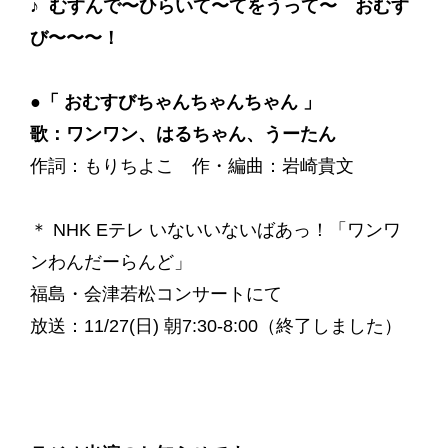
♪ むすんで〜ひらいて〜てをうって〜 おむす
び〜〜〜！
●「 おむすびちゃんちゃんちゃん 」
歌：ワンワン、はるちゃん、うーたん
作詞：もりちよこ 作・編曲：岩崎貴文
＊ NHK Eテレ いないいないばあっ！「ワンワ
ンわんだーらんど」
福島・会津若松コンサートにて
放送：11/27(日) 朝7:30-8:00（終了しました）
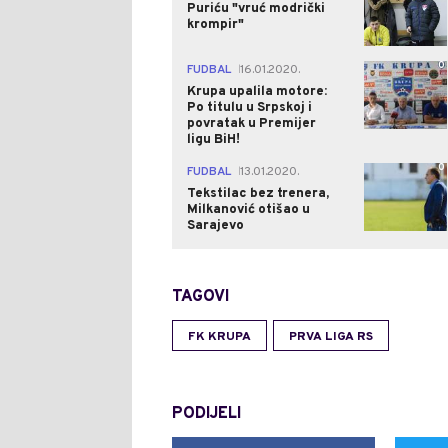
Puriću "vruć modrički
krompir"
0
FUDBAL
16.01.2020.
|
Krupa upalila motore:
Po titulu u Srpskoj i
povratak u Premijer
ligu BiH!
0
FUDBAL
13.01.2020.
|
Tekstilac bez trenera,
Milkanović otišao u
Sarajevo
TAGOVI
FK KRUPA
PRVA LIGA RS
PODIJELI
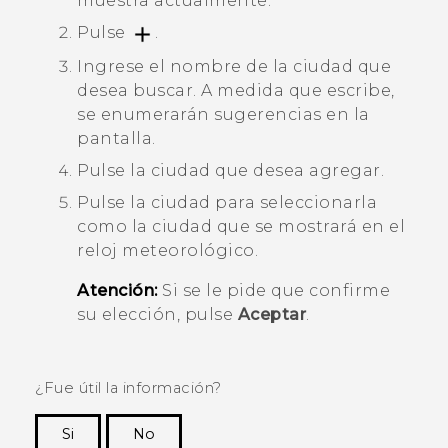
muestra actualmente.
Pulse
.
Ingrese el nombre de la ciudad que
desea buscar.
A medida que escribe,
se enumerarán sugerencias en la
pantalla.
Pulse la ciudad que desea agregar.
Pulse la ciudad para seleccionarla
como la ciudad que se mostrará en el
reloj meteorológico.
Atención:
Si se le pide que confirme
su elección, pulse
Aceptar
.
¿Fue útil la información?
Si
No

* ACTION ITEM *
Which lines above include the string "desea"? Show them.

* ANSWER TO THIS EXERCISE *
desea buscar.
Pulse la ciudad que desea agregar.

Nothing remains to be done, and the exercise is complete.